RegWhy.Where.StartOfString,

RegWhy.LeftParenthesis,

RegWhy.Count.Optional,

RegWhy.Group.StartCapturing,

RegWhy.CharacterType.Digit,

RegWhy.Count.ExactNumber(3),

RegWhy.Group.End,

RegWhy.Count.Optional,

RegWhy.RightParenthesis,

RegWhy.Count.Optional,

RegWhy.Group.StartCapturing,

RegWhy.CharacterType.Digit,

RegWhy.Count.ExactNumber(3),

RegWhy.Group.End,

RegWhy.CharacterType.CharacterRange("-."),

RegWhy.Count.Optional,

RegWhy.Group.StartCapturing,

RegWhy.CharacterType.Digit,

RegWhy.Count.ExactNumber(4),

RegWhy.Group.End,

RegWhy.Where.EndOfString

))

In C#, the only thing you need to change is:

var phone =new List(){

SAME REGWHY

}

In Python is it:

phone =[

SAME REGWHY

]

In JavaScript and TypeScript it is:

var phone =[

SAME REGWHY but add in () for second level objects

]

Design Principles

RegWhy is designed with the following in mind.

  1. The API should be the same in every language. This means that the API doesn't conform to commmon languages standards for the various different languages. For example, in JavaScript it is common to use camelCase or in R short tense language is used. But to have the language be copy-paste importable from another language, I choose to implement the language to always use Capitals such as RegWhy.Do.ExtractAll.
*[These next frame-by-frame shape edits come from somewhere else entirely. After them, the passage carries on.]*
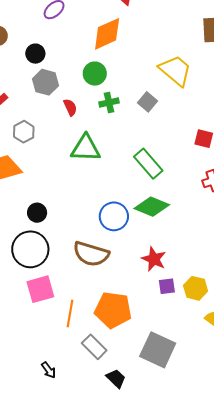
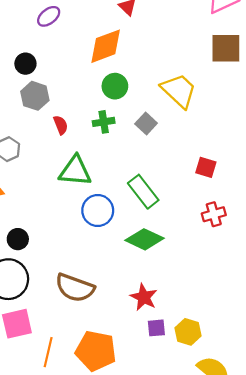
green circle: (95, 74) -> (115, 86), moved
blue circle: (114, 216) -> (98, 211), moved

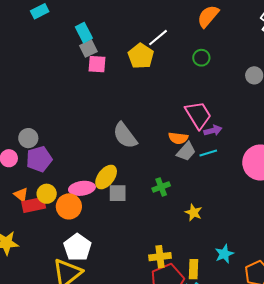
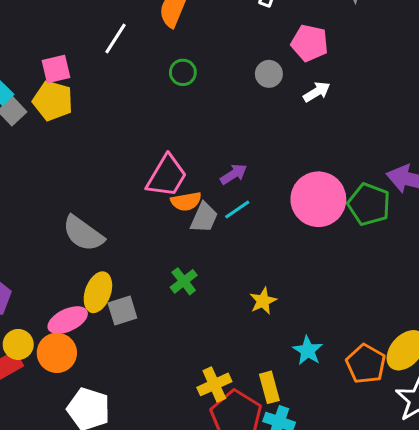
white line: (158, 38) -> (116, 39), moved
yellow pentagon: (141, 56) -> (53, 101), moved
pink square: (97, 64) -> (56, 69), moved
pink trapezoid: (198, 115) -> (167, 176), moved, turned 80
gray semicircle: (125, 136) -> (83, 234), moved
yellow star: (194, 212) -> (263, 301), moved, turned -30

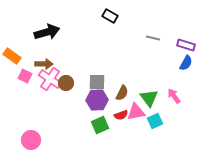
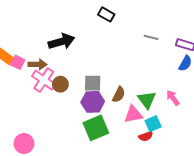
black arrow: (47, 32) -> (61, 42), moved
pink square: (25, 76) -> (18, 62), moved
red semicircle: (121, 115) -> (146, 136), moved
green square: (100, 125) -> (96, 128), size x1.4

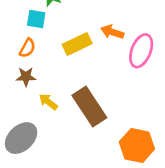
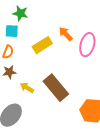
orange arrow: (112, 32) -> (66, 34), turned 35

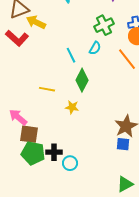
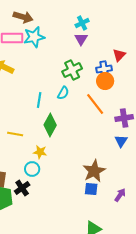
cyan line: (71, 55) -> (39, 100), turned 35
black cross: (54, 152) -> (22, 188), moved, turned -35
cyan circle: (70, 163) -> (32, 169), moved

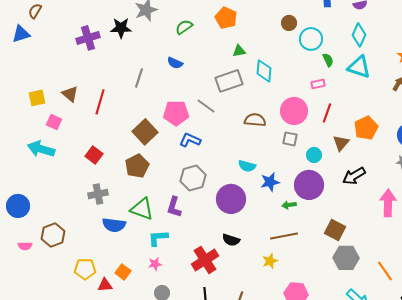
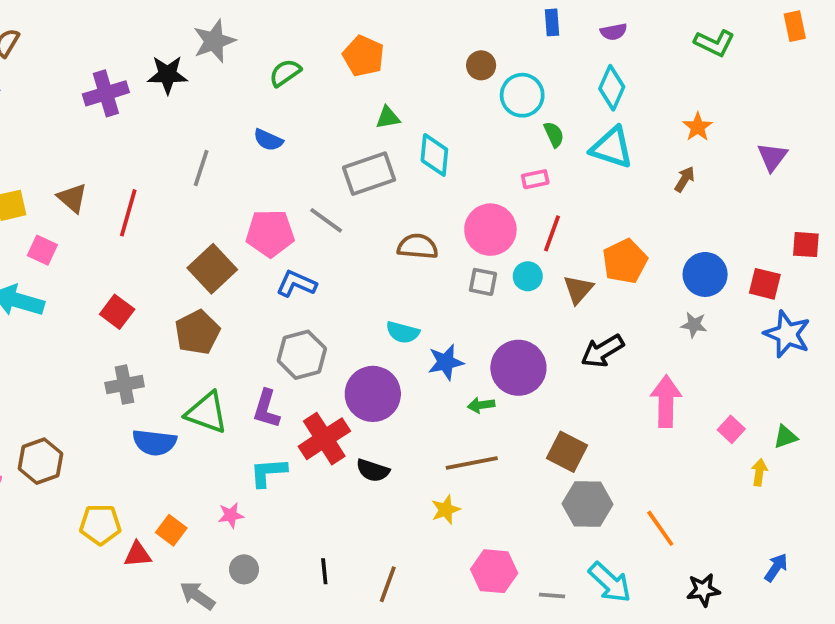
cyan circle: (314, 155) -> (528, 276), moved
cyan L-shape: (158, 238) -> (268, 472), moved
red cross: (205, 260) -> (324, 439), moved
  2. There are a few basic principals to finiding RegWhy Expressions. All special characters that need escaping are found in the RegWhy root such as RegWhy.Backslash. Grouping expressions are found in RegWhy.Group such as RegEx.Group.StartCapturingGroup. Items dealing with position are found in RegWhy.Where such as RegWhy.Where.StartOfString. Items such as how many as found in RegWhy.Count such as RegWhy.ZeroOrMore. All work is done in the RegWhy.Do namespace such as RegWhy.Do.Detect. Two of the most important functions are RegWhy.Literal which allows the user not to have to think about escaping characters if they exist and RegWhy.Statement which is basically a wrapper around RegWhy.Expressions.

  3. RegWhy expressions are just strings and thus allow power users to implement them still within RegEx operations in the case that a RegWhy statement is not implemented.

  4. RegWhy is designed to have the same API but also as a wrapper to help the user understand specical RegEx operations for a given language. These features of course are not cross compatiable but they give the user a way to sniff out special features in a language.